Parrots eating clay 

Natural antacids . . .

Tourists can travel to Manu National Park in Peru to watch hundreds of red, blue, and green macaws flock to clay cliffs, where they nibble their daily dose of natural "antacids" to counteract toxins in their diet.

In addition, Munn's studies have also provided data to support the creation of the Tambopata-Candamo Reserve in Peru, and the Madidi National Park in Bolivia, in the early 1990s. There, giant anteaters, peccaries, and scores of other species live protected within the nine-million-acre boundaries of these parks.

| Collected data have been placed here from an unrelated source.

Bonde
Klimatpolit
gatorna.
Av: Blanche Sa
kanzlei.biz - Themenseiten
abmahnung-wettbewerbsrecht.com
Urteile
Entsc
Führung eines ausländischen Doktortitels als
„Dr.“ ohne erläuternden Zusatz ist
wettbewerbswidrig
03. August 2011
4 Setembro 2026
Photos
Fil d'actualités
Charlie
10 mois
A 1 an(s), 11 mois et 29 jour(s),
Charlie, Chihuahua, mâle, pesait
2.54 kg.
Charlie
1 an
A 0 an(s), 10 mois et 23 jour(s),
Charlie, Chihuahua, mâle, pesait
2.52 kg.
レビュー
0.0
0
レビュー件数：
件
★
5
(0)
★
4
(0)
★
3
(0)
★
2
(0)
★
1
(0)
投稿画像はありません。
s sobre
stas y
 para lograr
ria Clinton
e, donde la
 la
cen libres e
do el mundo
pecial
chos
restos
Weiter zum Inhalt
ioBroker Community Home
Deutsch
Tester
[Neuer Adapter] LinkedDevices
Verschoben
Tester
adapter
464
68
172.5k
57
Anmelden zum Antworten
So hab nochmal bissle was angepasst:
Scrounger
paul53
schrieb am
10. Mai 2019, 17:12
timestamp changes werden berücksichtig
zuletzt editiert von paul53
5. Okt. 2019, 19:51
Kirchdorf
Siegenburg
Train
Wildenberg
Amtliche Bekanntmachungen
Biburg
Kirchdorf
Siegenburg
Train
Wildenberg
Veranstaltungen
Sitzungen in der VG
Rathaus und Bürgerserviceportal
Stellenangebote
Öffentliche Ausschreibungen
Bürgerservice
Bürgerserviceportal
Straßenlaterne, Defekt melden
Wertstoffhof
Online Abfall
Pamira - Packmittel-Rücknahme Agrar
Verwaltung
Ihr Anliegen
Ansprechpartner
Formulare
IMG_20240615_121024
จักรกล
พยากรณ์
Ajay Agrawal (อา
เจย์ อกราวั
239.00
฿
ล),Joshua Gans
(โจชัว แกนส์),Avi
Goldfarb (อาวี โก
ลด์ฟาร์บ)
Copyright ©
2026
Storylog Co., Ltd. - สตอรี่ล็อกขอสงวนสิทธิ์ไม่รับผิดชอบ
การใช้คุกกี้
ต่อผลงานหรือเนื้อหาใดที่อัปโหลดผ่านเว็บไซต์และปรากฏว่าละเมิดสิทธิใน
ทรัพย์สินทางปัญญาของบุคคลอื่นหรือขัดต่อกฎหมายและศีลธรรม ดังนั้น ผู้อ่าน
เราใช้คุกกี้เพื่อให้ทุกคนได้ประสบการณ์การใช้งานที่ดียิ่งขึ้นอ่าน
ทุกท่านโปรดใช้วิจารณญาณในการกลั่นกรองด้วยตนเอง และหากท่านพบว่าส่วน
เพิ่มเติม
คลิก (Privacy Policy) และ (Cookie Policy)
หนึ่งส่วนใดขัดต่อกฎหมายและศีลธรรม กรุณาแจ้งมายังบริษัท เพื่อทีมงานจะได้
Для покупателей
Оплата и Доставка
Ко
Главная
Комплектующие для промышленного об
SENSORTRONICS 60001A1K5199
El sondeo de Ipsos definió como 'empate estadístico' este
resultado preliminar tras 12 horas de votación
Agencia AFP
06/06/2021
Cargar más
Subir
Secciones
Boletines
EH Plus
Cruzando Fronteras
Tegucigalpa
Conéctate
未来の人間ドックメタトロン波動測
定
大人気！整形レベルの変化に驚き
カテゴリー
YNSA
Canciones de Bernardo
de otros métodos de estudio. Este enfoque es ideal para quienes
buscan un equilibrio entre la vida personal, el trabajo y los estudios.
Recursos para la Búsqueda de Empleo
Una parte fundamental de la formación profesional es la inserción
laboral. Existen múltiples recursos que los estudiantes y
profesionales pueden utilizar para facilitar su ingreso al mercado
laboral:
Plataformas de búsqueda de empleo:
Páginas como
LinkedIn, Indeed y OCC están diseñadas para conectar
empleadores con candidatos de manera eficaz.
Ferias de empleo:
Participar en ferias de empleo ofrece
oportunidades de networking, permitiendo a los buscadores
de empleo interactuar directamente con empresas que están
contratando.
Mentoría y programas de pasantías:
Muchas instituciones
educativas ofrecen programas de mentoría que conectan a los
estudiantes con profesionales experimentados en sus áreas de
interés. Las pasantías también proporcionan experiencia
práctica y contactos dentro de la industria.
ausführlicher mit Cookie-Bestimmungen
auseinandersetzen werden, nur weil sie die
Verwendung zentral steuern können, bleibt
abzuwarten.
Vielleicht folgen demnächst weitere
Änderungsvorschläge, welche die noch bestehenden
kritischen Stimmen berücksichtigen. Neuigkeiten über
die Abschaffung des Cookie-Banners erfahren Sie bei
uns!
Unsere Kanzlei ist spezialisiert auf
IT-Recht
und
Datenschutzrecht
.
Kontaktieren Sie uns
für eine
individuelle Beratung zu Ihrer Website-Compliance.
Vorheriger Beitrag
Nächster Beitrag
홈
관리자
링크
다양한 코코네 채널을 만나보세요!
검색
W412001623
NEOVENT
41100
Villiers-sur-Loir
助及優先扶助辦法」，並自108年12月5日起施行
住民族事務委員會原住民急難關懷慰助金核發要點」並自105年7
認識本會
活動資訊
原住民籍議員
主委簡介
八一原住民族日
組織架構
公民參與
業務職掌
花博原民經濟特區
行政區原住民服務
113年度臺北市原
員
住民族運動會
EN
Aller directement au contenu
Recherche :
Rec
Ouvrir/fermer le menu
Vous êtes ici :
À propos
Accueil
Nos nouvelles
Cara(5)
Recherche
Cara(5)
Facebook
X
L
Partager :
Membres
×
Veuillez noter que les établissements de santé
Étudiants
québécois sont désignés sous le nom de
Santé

As an effort to reduce the stress of habitat destruction and poaching -- two forces causing macaw populations to dwindle -- Munn and his colleagues construct fake, hollow trees out of plastic pipe to provide nesting sites. The team also hand-rears chicks that would otherwise die and successfully reintroduces them into the wild. They often rely on the knowledge of reformed bird smugglers to help them find nests in the thick forest. "The creation of these parks and projects," says Munn, "demonstrates that when properly empowered and promoted, macaws can do more than their share of the heavy lifting to save the world's richest tropical forests."